NU dan Politik Kontemporer
- NU dan Politik Kontemporer
Nahdlatul Ulama ( NU ) dan politik, merupakan sebuah senyawa yang sulit untuk dipisahkan. Baik secara kolegial-organisatoris, maupun personal-individual, sepanjang sejarah, anasir-anasir NU larut dalam riuhnya dinamika politik. Daya tarik politik begitu masif menyihir alam sadar dan tidak sadar warga NU. Alam sadar, karena ada pendekatan rasional warga NU terhadap politik. Alam bawah sadar dikarenakan sikap irrasional warga NU terhadap politik dan tokoh-tokohnya yang berpolitik.

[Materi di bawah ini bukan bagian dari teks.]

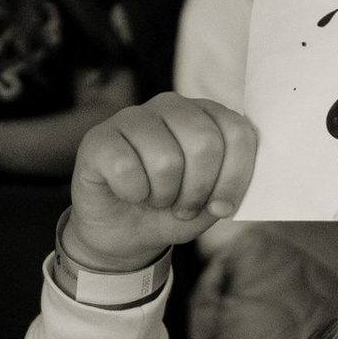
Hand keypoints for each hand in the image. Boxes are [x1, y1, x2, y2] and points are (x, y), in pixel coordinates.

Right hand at [64, 95, 257, 271]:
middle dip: (197, 190)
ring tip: (155, 199)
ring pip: (166, 160)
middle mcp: (170, 106)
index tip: (221, 206)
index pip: (238, 133)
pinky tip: (127, 192)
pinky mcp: (99, 137)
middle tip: (183, 206)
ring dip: (163, 196)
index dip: (234, 178)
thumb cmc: (169, 211)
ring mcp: (132, 117)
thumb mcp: (208, 205)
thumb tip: (237, 194)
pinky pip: (126, 168)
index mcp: (205, 115)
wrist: (122, 232)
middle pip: (204, 143)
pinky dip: (132, 193)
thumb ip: (229, 189)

Kedua pendekatan ini juga merupakan refleksi segmentasi warga NU, yaitu warga NU tipe urban, yang secara politik, partisipatif-sadar, terpelajar dari sisi pendidkan, dan mapan dari sisi ekonomi. Ke-dua adalah warga NU pedesaan, yang secara politik, non-partisipatif, rendah tingkat pendidikanya, dan miskin secara ekonomi. Namun dari sistem kepemimpinan bersifat patrimonialisme, yang bersandar kepada personalism, dalam hal ini figur ulama. Sehingga partisipasi mereka terhadap politik, adalah semu dan sangat tergantung kepada preferensi tokoh panutannya, tanpa reserve ( sami’na wa atho’na ).
Maka berbeda dengan Muhammadiyah, misalnya. Pemimpin politik dari NU, maka citra ke-NU-anya sangat kelihatan. Dari aspek tradisi-ritual seremonial, tradisi yang dimiliki NU sulit di-divestasikan dari panggung politik. Kita ingat ketika Abdurrakhman Wahid terpilih jadi presiden, sholawat badar berkumandang di gedung MPR/DPR. Para juru bicara partai berpidato dengan doa penutup majelis, wallahul muwafiq ilaa aqwamitthoriq, ( semoga Allah menunjukkan jalan yang sebenar-benarnya ) adalah ciri khas yang dimiliki oleh NU.